▶ Your objective
Return all the lines below exactly. Any picture among them is omitted.

========

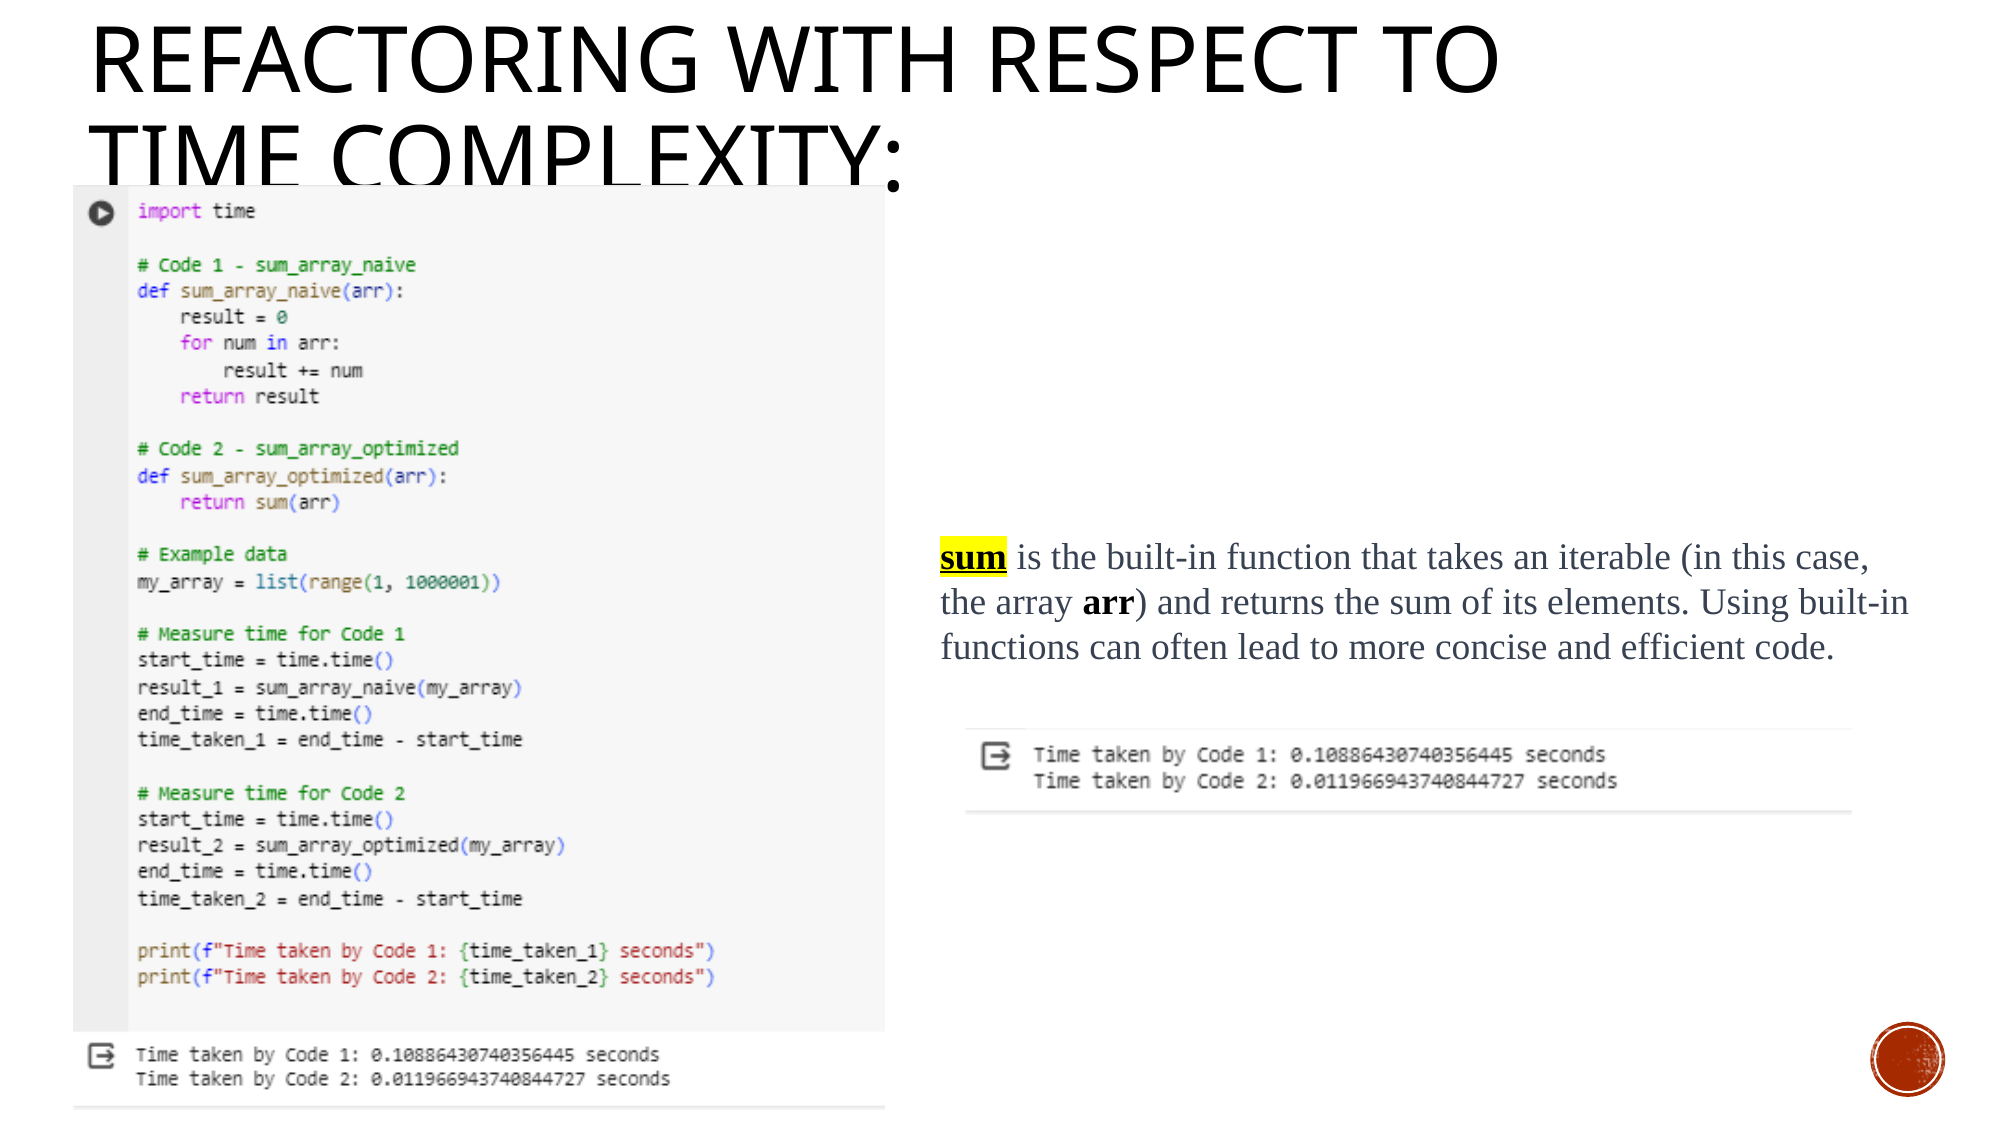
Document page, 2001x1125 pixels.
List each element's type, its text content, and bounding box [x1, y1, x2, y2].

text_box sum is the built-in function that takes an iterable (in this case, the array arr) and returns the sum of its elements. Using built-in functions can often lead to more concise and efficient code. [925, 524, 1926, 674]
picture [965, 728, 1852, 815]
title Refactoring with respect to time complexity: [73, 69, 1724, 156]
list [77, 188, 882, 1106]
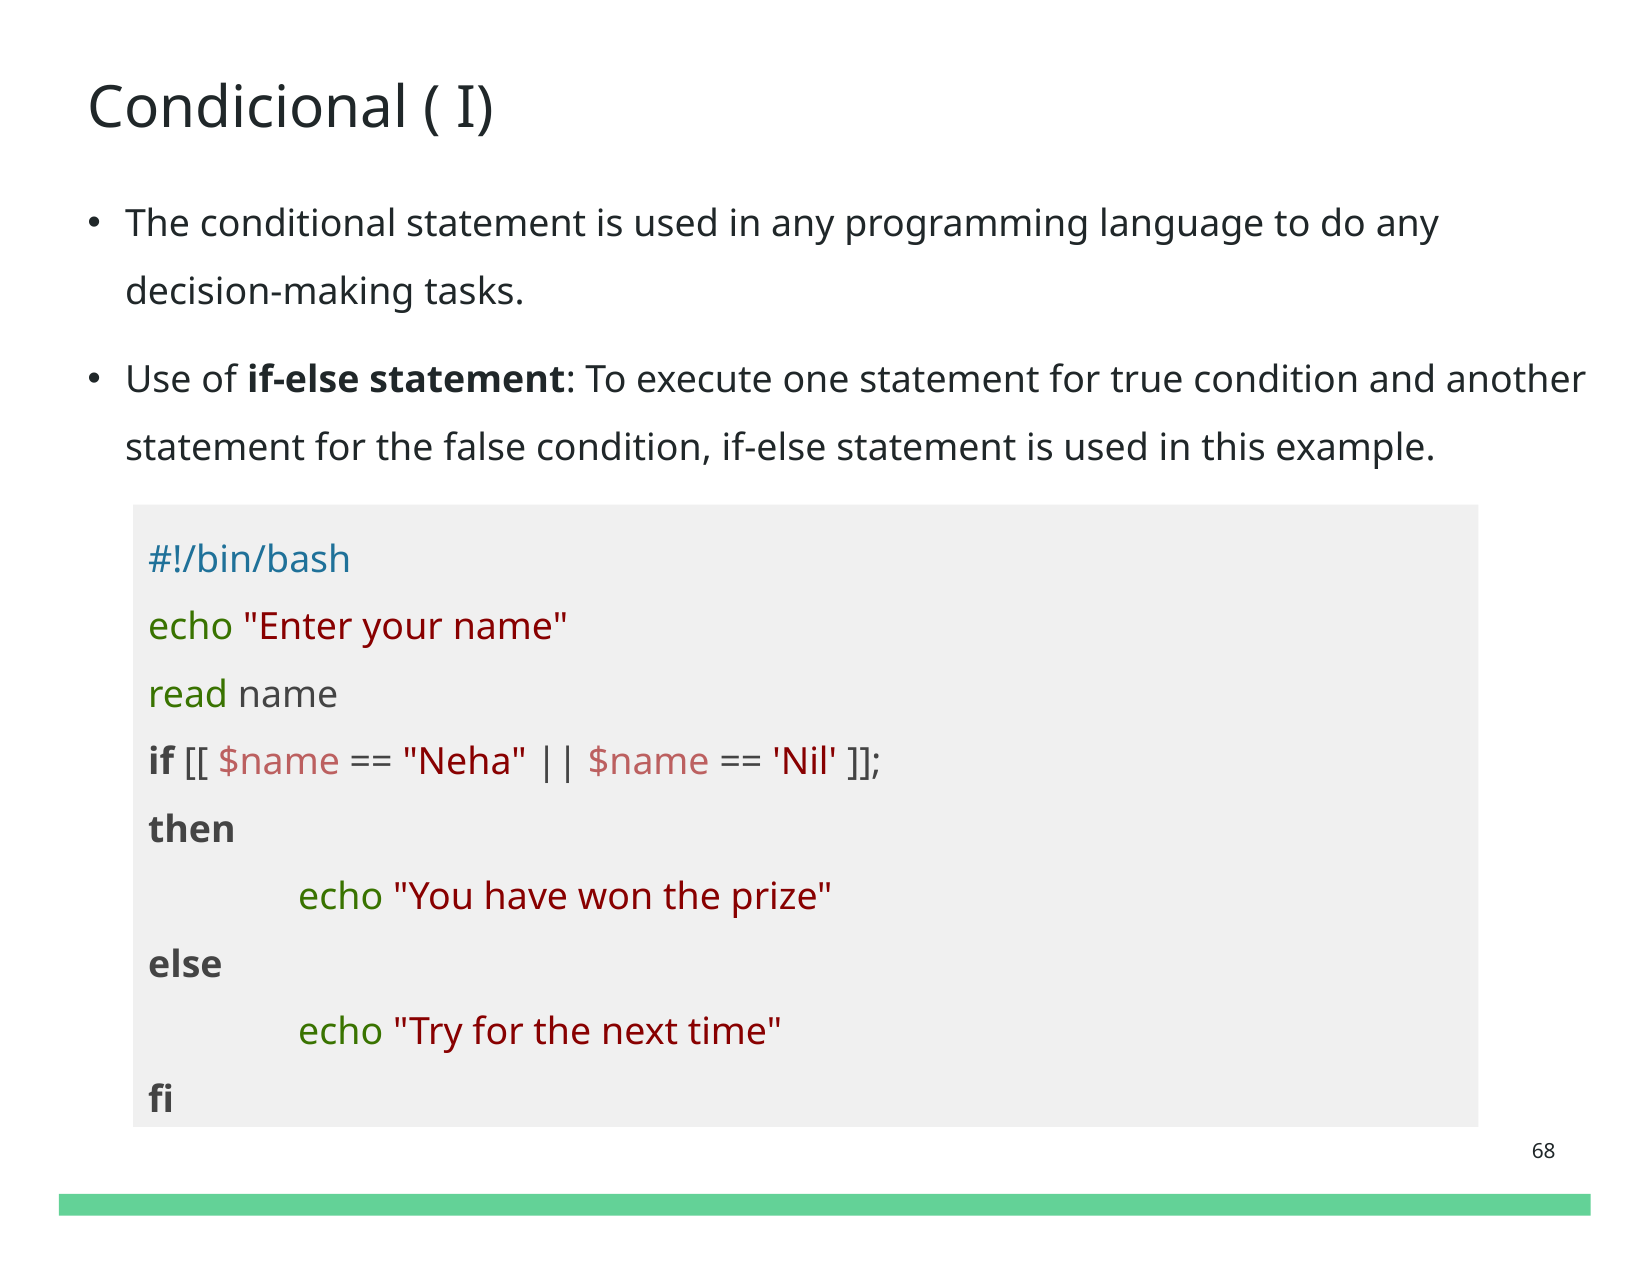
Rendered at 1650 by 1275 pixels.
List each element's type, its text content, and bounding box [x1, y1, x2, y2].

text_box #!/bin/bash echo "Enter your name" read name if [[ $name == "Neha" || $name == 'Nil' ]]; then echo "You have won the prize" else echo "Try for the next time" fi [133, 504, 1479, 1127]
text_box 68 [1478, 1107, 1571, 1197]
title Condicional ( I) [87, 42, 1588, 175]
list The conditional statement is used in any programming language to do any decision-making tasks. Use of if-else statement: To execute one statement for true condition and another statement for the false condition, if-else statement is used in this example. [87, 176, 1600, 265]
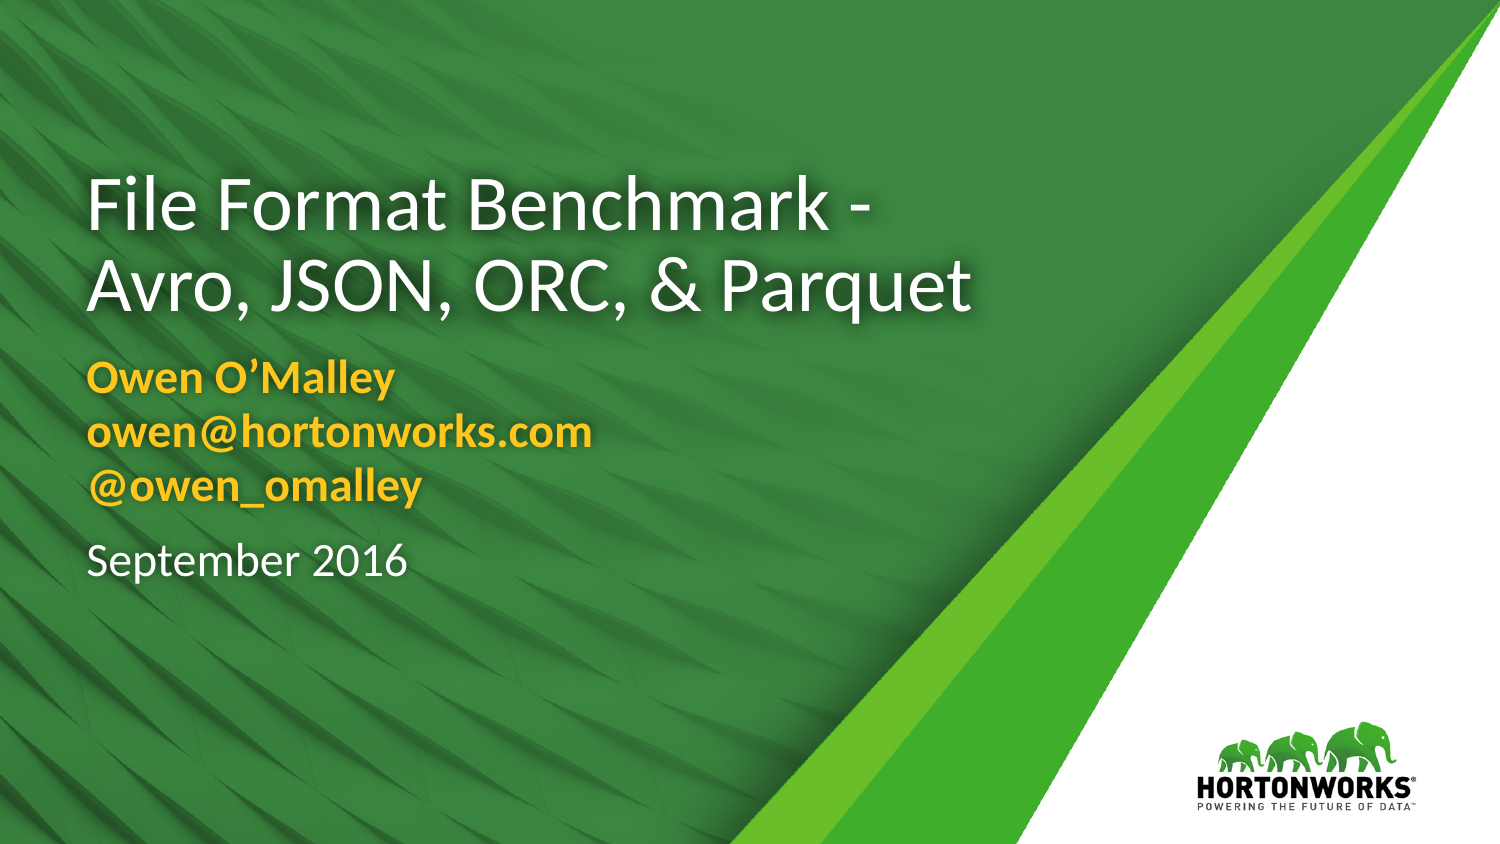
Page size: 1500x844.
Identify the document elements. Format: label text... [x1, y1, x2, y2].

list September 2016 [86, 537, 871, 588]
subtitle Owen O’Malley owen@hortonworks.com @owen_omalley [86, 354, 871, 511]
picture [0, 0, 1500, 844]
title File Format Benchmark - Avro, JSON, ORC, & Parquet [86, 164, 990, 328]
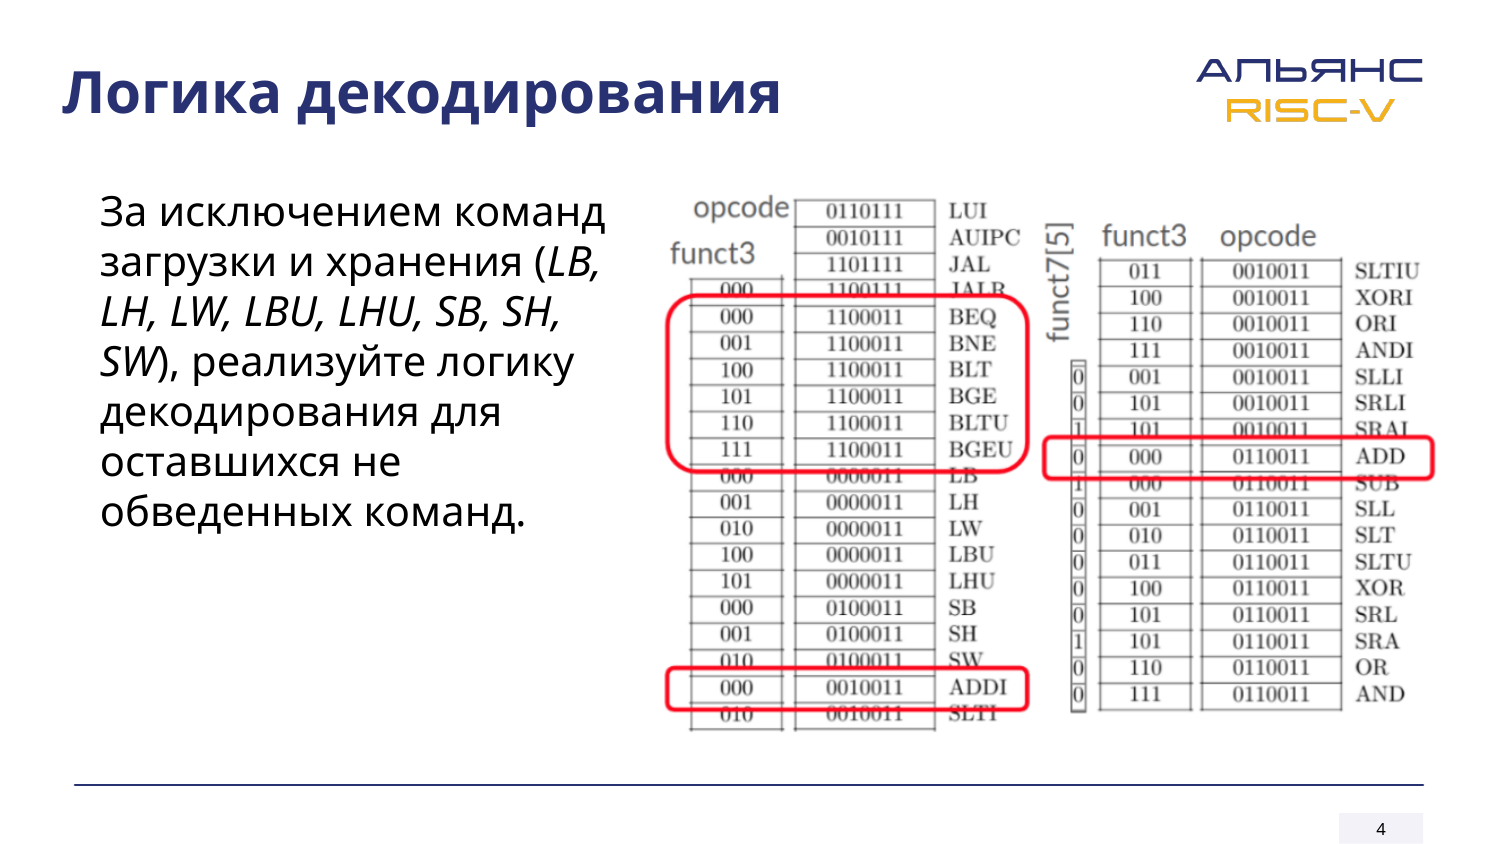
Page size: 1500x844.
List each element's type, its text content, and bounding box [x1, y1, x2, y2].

========

▶ Answer area
Document page, 2001x1125 pixels.
List each element's type, its text content, and bounding box [x1, y1, x2, y2].

text_box sum is the built-in function that takes an iterable (in this case, the array arr) and returns the sum of its elements. Using built-in functions can often lead to more concise and efficient code. [925, 524, 1926, 674]
picture [965, 728, 1852, 815]
title Refactoring with respect to time complexity: [73, 69, 1724, 156]
list [77, 188, 882, 1106]
Rendered at 1650 by 1275 pixels.
List each element's type, its text content, and bounding box [x1, y1, x2, y2].

text_box #!/bin/bash echo "Enter your name" read name if [[ $name == "Neha" || $name == 'Nil' ]]; then echo "You have won the prize" else echo "Try for the next time" fi [133, 504, 1479, 1127]
text_box 68 [1478, 1107, 1571, 1197]
title Condicional ( I) [87, 42, 1588, 175]
list The conditional statement is used in any programming language to do any decision-making tasks. Use of if-else statement: To execute one statement for true condition and another statement for the false condition, if-else statement is used in this example. [87, 176, 1600, 265]
Page size: 1500x844.
Identify the document elements. Format: label text... [x1, y1, x2, y2].

list September 2016 [86, 537, 871, 588]
subtitle Owen O’Malley owen@hortonworks.com @owen_omalley [86, 354, 871, 511]
picture [0, 0, 1500, 844]
title File Format Benchmark - Avro, JSON, ORC, & Parquet [86, 164, 990, 328]
Page size: 1500x844.
List each element's type, its text content, and bounding box [x1, y1, x2, y2].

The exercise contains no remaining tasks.